▶ **About this exercise**:
In exact form, set down only those lines of the material that run from its first line to the line with "toaster: none [110,188,195,241]", inclusive.

··· Data listing ···

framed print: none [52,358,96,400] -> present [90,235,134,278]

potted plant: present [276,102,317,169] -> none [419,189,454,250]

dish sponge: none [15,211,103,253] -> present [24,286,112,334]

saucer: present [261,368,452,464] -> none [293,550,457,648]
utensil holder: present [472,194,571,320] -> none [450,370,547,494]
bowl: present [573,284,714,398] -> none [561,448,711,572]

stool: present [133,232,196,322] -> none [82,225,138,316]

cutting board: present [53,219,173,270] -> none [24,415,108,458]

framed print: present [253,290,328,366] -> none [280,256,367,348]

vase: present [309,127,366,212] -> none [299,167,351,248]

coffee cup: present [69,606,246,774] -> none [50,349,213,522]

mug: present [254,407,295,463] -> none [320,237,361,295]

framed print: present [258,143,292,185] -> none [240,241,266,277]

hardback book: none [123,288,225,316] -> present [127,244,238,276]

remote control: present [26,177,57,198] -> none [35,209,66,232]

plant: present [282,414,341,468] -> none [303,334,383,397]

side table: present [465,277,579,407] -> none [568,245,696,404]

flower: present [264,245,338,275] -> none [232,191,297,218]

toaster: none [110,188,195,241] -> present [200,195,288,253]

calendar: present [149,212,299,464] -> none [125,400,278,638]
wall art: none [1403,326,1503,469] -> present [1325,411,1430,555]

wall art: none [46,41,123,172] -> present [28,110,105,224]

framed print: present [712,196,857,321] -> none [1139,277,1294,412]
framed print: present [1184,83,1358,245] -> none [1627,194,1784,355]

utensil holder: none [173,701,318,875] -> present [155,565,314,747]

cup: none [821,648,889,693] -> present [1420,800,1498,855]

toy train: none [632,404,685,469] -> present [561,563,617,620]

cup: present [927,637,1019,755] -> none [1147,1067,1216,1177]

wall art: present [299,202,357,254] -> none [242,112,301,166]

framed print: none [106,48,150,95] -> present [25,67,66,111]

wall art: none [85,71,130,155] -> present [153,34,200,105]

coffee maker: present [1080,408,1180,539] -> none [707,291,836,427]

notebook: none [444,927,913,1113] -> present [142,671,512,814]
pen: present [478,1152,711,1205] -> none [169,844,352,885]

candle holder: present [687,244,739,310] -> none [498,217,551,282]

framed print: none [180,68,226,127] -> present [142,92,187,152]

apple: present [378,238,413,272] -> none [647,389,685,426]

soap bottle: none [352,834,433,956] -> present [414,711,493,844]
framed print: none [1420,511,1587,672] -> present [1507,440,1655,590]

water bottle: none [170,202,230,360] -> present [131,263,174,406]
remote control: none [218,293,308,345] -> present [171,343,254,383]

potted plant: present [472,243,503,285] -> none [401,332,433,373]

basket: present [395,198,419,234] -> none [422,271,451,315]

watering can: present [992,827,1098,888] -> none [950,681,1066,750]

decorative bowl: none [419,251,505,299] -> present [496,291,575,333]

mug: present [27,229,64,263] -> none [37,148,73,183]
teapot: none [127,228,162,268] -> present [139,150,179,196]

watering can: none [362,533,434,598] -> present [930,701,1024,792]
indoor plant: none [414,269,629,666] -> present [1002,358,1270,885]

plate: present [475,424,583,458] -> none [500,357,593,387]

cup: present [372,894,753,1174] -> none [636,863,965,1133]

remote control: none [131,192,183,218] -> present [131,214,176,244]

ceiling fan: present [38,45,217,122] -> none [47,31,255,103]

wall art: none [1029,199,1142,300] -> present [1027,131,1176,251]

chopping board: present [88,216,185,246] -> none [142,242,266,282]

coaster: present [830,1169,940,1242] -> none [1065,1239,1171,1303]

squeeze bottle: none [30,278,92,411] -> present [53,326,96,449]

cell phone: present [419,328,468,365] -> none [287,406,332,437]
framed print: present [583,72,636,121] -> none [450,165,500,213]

···

▶ **Answer to this task**:
framed print: none [52,358,96,400] -> present [90,235,134,278]

potted plant: present [276,102,317,169] -> none [419,189,454,250]

dish sponge: none [15,211,103,253] -> present [24,286,112,334]

saucer: present [261,368,452,464] -> none [293,550,457,648]
utensil holder: present [472,194,571,320] -> none [450,370,547,494]
bowl: present [573,284,714,398] -> none [561,448,711,572]

stool: present [133,232,196,322] -> none [82,225,138,316]

cutting board: present [53,219,173,270] -> none [24,415,108,458]

framed print: present [253,290,328,366] -> none [280,256,367,348]

vase: present [309,127,366,212] -> none [299,167,351,248]

coffee cup: present [69,606,246,774] -> none [50,349,213,522]

mug: present [254,407,295,463] -> none [320,237,361,295]

framed print: present [258,143,292,185] -> none [240,241,266,277]

hardback book: none [123,288,225,316] -> present [127,244,238,276]

remote control: present [26,177,57,198] -> none [35,209,66,232]

plant: present [282,414,341,468] -> none [303,334,383,397]

side table: present [465,277,579,407] -> none [568,245,696,404]

flower: present [264,245,338,275] -> none [232,191,297,218]

toaster: none [110,188,195,241] -> present [200,195,288,253]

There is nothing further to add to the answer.